Tool Reviews

TokenX
Brian L. Pytlik Zillig, Center for Digital Research in the Humanities
http://libxml1a.unl.edu/cocoon/tokenx/index.php?file=../xml/base.xml

The proliferation of linguistic tools for analysis has opened new avenues for historians working in the digital realm. Textual analysis is the study of newspaper articles, books, laws, oral histories, and other forms of human communication. Textual analysis digital tools better enable historians to decipher language usage, frequency, and significance in the context of discourse, rhetoric, and ideas. These robust digital tools thereby provide numerous possibilities that can inform historical research and communication strategies that can introduce new thinking into the current historiography. Brian Pytlik Zillig at the Center for Digital Research in the Humanities (CDRH) at the University of Nebraska-Lincoln developed TokenX as a powerful tool for analyzing text. While TokenX continues to undergo revision and further development, tools like this one can help historians integrate textual analysis in their research to analyze connections in language and across several texts.

Accompanying language analysis tools are encoding standards manifest in eXtensible Markup Language (XML), a Text Encoding Initiative (TEI) standard that defines textual elements without compromising the integrity of the original document. Text encoding becomes necessary for making digital representations of original analog materials, a particularly crucial step in digital research for scholars studying eras prior to the proliferation of computers and electronic-born texts. Encoding not only serves to structure sustainable projects but allows for sophisticated analysis of text by a flexible ability to define elements within a document. Furthermore, making texts digital with proper encoding allows more rigorous examination and manipulation of said texts. The more digital texts available for analysis, the better for digital textual analysis tools to articulate and produce visualizations that can create a framework to define, query, and highlight the associations in the record of the past.
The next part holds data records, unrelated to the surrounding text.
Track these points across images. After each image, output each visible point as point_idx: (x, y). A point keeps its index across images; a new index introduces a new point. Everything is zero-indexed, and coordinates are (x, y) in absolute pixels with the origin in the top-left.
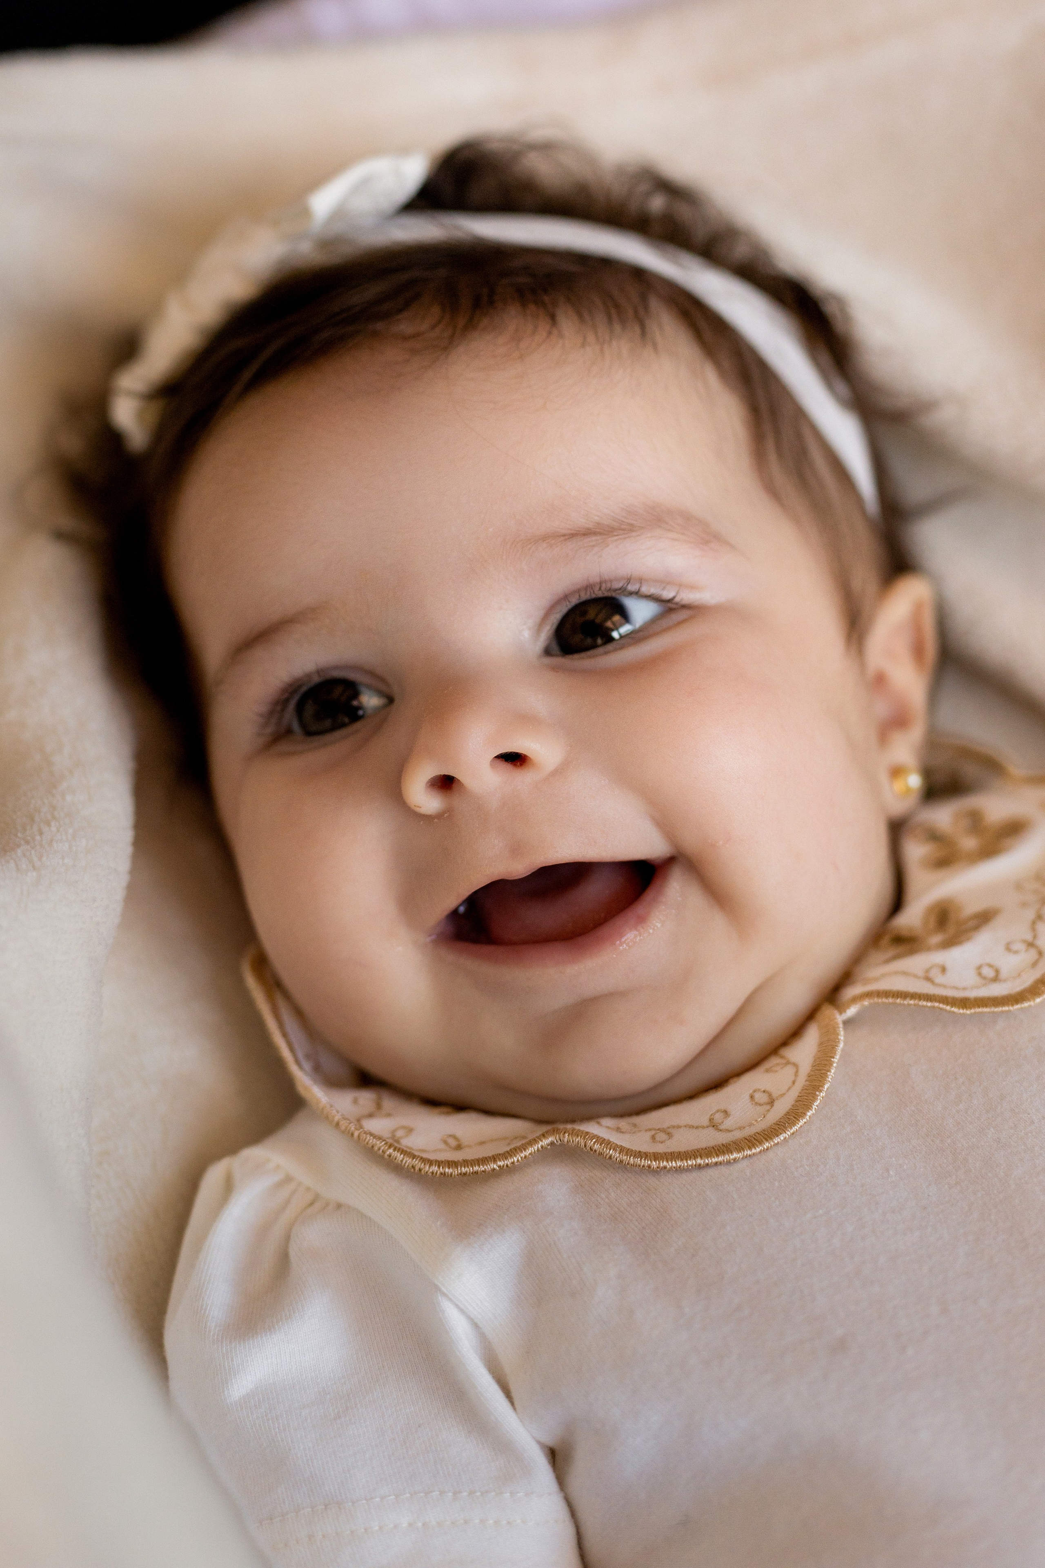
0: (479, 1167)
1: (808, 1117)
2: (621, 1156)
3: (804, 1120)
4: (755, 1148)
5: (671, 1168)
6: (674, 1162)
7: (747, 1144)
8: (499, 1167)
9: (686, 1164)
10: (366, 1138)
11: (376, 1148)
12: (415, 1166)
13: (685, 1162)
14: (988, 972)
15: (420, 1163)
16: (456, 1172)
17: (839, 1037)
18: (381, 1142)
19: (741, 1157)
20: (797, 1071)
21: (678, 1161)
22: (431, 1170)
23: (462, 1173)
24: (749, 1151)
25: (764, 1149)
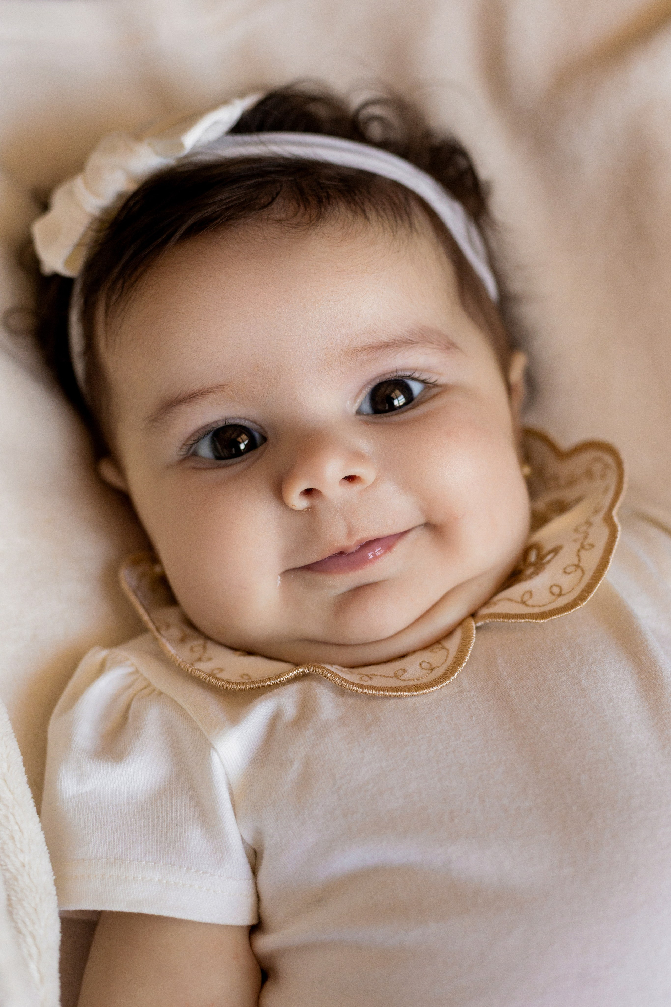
0: (261, 684)
1: (451, 680)
2: (342, 682)
3: (449, 681)
4: (419, 692)
5: (369, 694)
6: (371, 691)
7: (415, 688)
8: (272, 683)
9: (378, 693)
10: (195, 672)
11: (201, 677)
12: (224, 685)
13: (378, 692)
14: (556, 590)
15: (226, 684)
16: (247, 687)
17: (473, 635)
18: (204, 674)
19: (410, 695)
20: (448, 654)
21: (374, 690)
22: (233, 687)
23: (251, 688)
24: (415, 693)
25: (424, 693)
TokenX analyzes XML files that can be manually input to the software (assuming the XML document is stored on a server) or built into a digital project, a task accomplished by Pytlik Zillig and CDRH (see, for example, Framing Red Power, William Jennings Bryan and the Railroad, and What Shall be the Character of this Vast Western Territory?). Once a file is "Tokenized," users can generate word clouds, highlight keywords, view keywords in context, create word counts, and a host of other forms of analysis. Newer features currently being integrated into TokenX allow for n-gram analysis and concordance views of text, both of which help deconstruct texts even further by counting phrases containing an n number of words. Word clouds provide a visual depiction of the frequency of words in a document's content. Shown by a variation in font size or color depending on their frequency, the word clouds identify the most crucial words used in a document. Another impressive feature in TokenX's textual analysis rests in being able to view particular words in context. Emphasizing words in their immediate context allows one to visualize that word's usage in several instances within a document. Through such features, researchers and historians can mine the text for information not visible without machine-aid to demonstrate some connective tissue between the text and a historical argument. Textual visualizations allow scholars to glean what a text or corpus of text is narrating about particular themes, people, or events. Certain elements are highlighted and scholars can investigate these texts in numerous ways to determine why particular words or contexts come into focus while others fade in importance. In terms of scholarly communications, the digital presentation provides an accessible way for historians to narrate their argument. TokenX's visualizations provide in-depth insights into word contexts within individual and corpus texts and serve as a method for analyzing the connective tissue within language and across texts in time and place.

Recently, TokenX was integrated into student projects with assistance from Pytlik Zillig. This digital tool has aided the students in crafting original historical arguments by highlighting language and word trends. The students first transcribed each of the historical documents used as their source base. Transcribing textual documents into a digital form also provides the historian a deeper familiarity with the document's content, context, and type of discourse. With a significant corpus of documents made digital users can investigate different keywords and perform the other functions of analysis offered by the tool. Having TokenX integrated into digital projects enable the authors of those projects to make their argument interactive rather than static screen captures of visualizations. The integration of TokenX into digital projects requires you to work through Pytlik Zillig to "Tokenize" the documents and host the material on a server, thus limiting the design capabilities of TokenX. However, the design limitation does not detract from the usefulness of the analysis tool and the value it adds to digital scholarship.

Historians and history instructors will find textual analysis tools, like TokenX, critical for piecing together and visually demonstrating historical analysis to students and colleagues alike.